Com efeito, o bailarino-acrobata, vindo do fabulosa fantasia de Minnelli, "O Pirata", misto explosivo de "swashbuckler" e de musical, protagonizava um "all-star cast" (Lana Turner, June Allyson, Van Heflin, Vincent Price, Angela Lansbury) em "Os Três Mosqueteiros" (1949), dirigido por outro coreógrafo e realizador de musicais, George Sidney, que reincidiria com o excelente "Scaramouche", o melhor dos veículos para Granger, uma das figuras reinantes no género nos anos 50. Nessa década, o Zorro de serviço, Guy Williams, dirigia-se ao público da televisão, embora, numa altura em que os géneros populares imigraram para os estúdios europeus, tenha feito em Espanha, para o grande ecrã, um "O Sinal do Zorro".

De tal tentativa pouco reza a história, o mesmo acontecendo com o facto de Alain Delon (1975) ter acrescentado, sem glória, o herói californiano à sua galeria de personagens aventurosas, para já não mencionar a lamentável paródia em que George Hamilton embarcou com "Zorro, the Gay Blade" (1981). Mais do que uma evolução da personagem, ficou a nostalgia de um género, a memória de um estilo e de uma "souplesse". Errol Flynn permanece, por isso, como a epítome do herói de capa-e-espada, em abstracto, independentemente das personagens.

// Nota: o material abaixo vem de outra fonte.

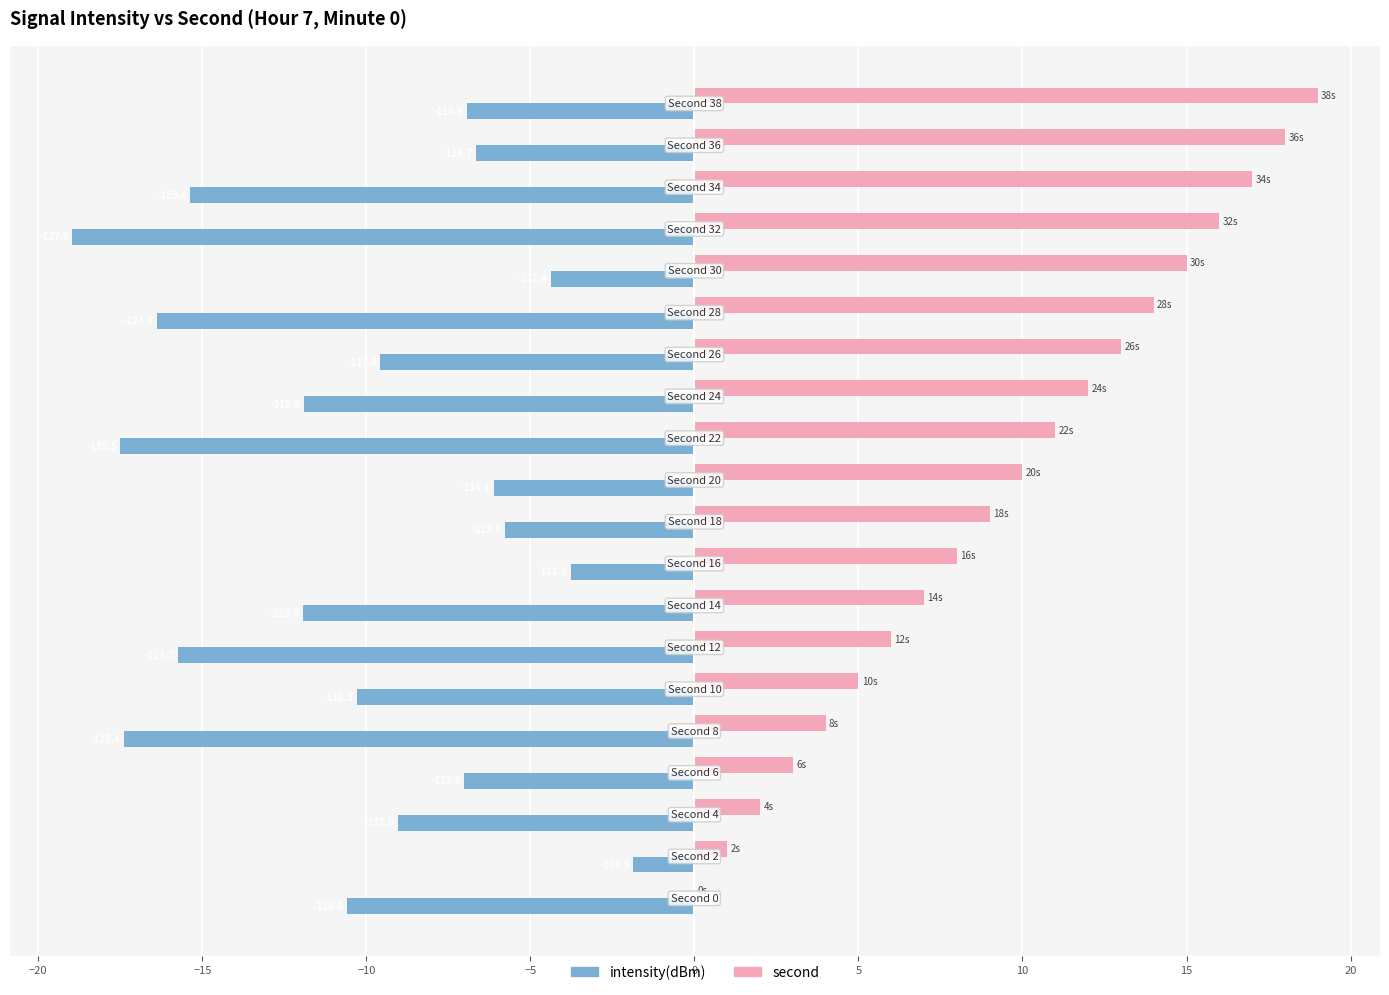

What are all the series names shown in the legend?

intensity(dBm), second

Ora, o que "A Máscara do Zorro" tem de revigorante é a apologia do movimento e da importância coreográfica da pirueta, esgrimindo com a acção e com a palavra. Um brilhante início dá indicações preciosas de como é possível reverter para o conflito dramático a pirotecnia dos meios de produção. A câmara revela uma agilidade que não aguenta todo o filme, breve se acomodando à modorra. No entanto, o artifício de complementar o velho Zorro (Anthony Hopkins) com o seu "discípulo" (Antonio Banderas), a recordar velhas sequelas como "Os Filhos dos Três Mosqueteiros" ou "O Filho de Robin Hood", é perfeito, até porque Banderas parece ter nascido para a personagem e se revela um notável "pivot" da acção.

Desde os tempos de Almodóvar que não o víamos tão luminoso e consistente. É pena não ter um Mamoulian ou um George Sidney a comandar a dança ou um Michael Curtiz a marcar o compasso. Mesmo assim, o filme recupera dos pontos mortos com um final a fazer jus à homenagem que quer prestar ao género. Não menos importantes são o vilão de Stuart Wilson (sem chegar aos píncaros do sinistro Basil Rathbone, indissociável da fita de Mamoulian e de tantos veículos de Flynn) e a donzela, Catherine Zeta-Jones, digna das Lindas Darnell e das Olivias de Havilland do passado.

Especialmente de saudar é a saborosa ironia dos diálogos, a denotar uma saudável paródia do mito: "Rendes-te?" diz Alejandro/Banderas. "Não, mas posso gritar", responde Elena/Zeta-Jones. "Às vezes produzo esse efeito", replica o herói. Não é uma obra-prima mas dá boas indicações de que Hollywood pode, com bom material de base, muita imaginação e alguma dose de auto-ironia, refazer um dos géneros mais populares do passado.

Por nós, contentes por nos lembrarmos das matinés do Condes ou do Eden, dos velhos filmes de Errol Flynn no Lys ou no Royal (salas que desapareceram já), limitamo-nos a piscar o olho ao herói e a dizer "bem te conheço ó máscara, fazes parte do melhor da minha infância e da minha adolescência!".